■ To do:
Could you set down the listing below exactly and omit its images?

------ Source records ------

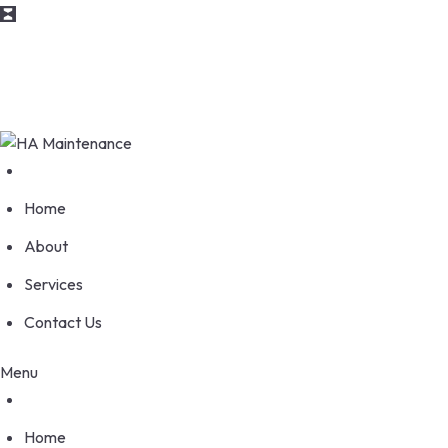
info@maintenance.com
170 Wellesworth Drive, Etobicoke Ontario M9C 4S1
Home
About
Services
Contact Us
Menu
Home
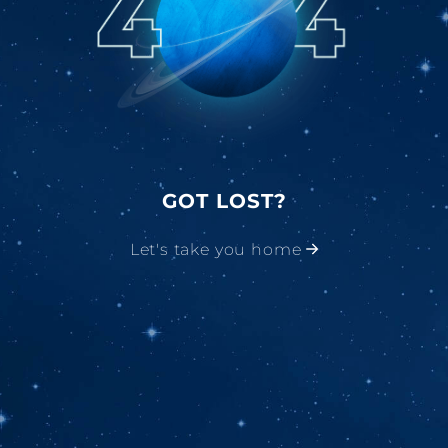
GOT LOST?
Let's take you home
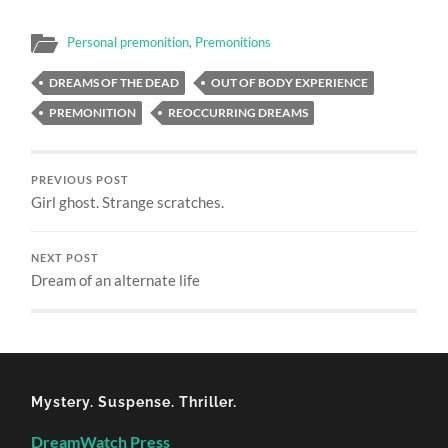
Personal premonition
,
Premonitions
DREAMS OF THE DEAD
OUT OF BODY EXPERIENCE
PREMONITION
REOCCURRING DREAMS
PREVIOUS POST
Girl ghost. Strange scratches.
NEXT POST
Dream of an alternate life
Mystery. Suspense. Thriller.
DreamWatch Press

------

■ Answer to this task:
info@maintenance.com
170 Wellesworth Drive, Etobicoke Ontario M9C 4S1
Home
About
Services
Contact Us
Menu
Home
GOT LOST?
Let's take you home
Personal premonition
,
Premonitions
DREAMS OF THE DEAD
OUT OF BODY EXPERIENCE
PREMONITION
REOCCURRING DREAMS
PREVIOUS POST
Girl ghost. Strange scratches.
NEXT POST
Dream of an alternate life
Mystery. Suspense. Thriller.
DreamWatch Press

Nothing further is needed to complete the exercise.